Some patients have no recurrences , or only require periodic glucocorticoid bursts, The latter patients may require long-term, low-dose maintenance therapy with prednisone (eg, 5 to 10 mg/day). Other patients experience periodic flares months to years after the initial episode. They can be treated with another short course of oral prednisone, 20 to 40 mg/day, followed by a rapid taper

It should be noted that the formulation of budesonide currently available for gastrointestinal use is in controlled ileal release capsules, which largely bypass the upper gastrointestinal tract.

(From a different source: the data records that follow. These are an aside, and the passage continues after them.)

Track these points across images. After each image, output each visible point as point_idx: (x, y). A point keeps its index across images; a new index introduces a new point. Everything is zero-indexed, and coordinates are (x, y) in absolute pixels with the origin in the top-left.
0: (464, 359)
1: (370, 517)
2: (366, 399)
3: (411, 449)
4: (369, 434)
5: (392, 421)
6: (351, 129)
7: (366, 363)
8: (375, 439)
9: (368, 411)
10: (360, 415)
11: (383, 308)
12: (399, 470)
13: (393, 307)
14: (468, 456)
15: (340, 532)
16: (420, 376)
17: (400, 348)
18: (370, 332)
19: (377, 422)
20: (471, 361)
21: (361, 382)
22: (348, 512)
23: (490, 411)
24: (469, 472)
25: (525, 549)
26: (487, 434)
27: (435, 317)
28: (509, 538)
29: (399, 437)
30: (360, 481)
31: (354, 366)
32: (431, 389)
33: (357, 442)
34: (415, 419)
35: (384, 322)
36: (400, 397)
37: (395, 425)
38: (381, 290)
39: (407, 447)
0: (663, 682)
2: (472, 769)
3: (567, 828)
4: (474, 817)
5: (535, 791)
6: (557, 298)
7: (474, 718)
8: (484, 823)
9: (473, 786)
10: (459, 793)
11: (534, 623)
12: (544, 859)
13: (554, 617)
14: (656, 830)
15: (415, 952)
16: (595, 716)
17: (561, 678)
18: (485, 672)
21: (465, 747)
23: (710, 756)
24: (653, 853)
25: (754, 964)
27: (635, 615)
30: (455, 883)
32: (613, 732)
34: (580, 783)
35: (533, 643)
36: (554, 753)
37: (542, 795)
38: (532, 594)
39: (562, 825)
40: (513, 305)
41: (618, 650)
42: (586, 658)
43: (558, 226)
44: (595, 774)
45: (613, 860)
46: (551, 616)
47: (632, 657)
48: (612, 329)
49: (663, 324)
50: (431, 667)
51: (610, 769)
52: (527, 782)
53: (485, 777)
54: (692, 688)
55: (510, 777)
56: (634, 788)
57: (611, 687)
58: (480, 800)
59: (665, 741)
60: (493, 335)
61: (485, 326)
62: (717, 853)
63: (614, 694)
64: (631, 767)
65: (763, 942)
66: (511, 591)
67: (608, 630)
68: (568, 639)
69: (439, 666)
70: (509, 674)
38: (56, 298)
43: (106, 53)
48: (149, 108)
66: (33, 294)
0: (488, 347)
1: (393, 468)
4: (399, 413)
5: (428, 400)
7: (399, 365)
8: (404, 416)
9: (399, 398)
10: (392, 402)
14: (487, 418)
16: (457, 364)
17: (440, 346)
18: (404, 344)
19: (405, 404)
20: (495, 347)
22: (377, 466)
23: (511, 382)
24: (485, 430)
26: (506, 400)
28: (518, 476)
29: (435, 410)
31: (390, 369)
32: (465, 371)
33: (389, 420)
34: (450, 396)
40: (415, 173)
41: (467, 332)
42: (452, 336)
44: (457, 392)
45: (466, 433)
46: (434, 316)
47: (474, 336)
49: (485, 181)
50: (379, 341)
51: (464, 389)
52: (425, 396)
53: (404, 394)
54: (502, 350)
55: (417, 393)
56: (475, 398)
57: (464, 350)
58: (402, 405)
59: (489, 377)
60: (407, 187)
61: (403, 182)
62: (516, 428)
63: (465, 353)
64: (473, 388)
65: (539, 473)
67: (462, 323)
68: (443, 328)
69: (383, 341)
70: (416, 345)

Oral cromolyn (800 mg/day in four divided doses) has been effective for short- and long-term management in some , but conflicting results.

Ketotifen (Zaditen), an H 1 -antihistamine, has been helpful in individual cases. In adults, it is administered at a starting dose of 1 mg at night and increased to 2 to 4 mg per day for one to four months.

The leukotriene antagonist, montelukast, was effective in some reported cases but not in others

A clinical response to suplatast tosilate (a novel antiallergic drug that suppresses cytokine production including interleukin-4 and interleukin-5 from T helper 2 cells) was described in a single patient.

Omalizumab: Tissue eosinophilia was reduced but results were not statistically significant.

In a preliminary report of four patients, treatment with a humanized anti-interleukin-5 antibody was associated with reduced peripheral and tissue eosinophil counts but had no effect on symptoms. Rebound eosinophilia has been observed after the drug was discontinued.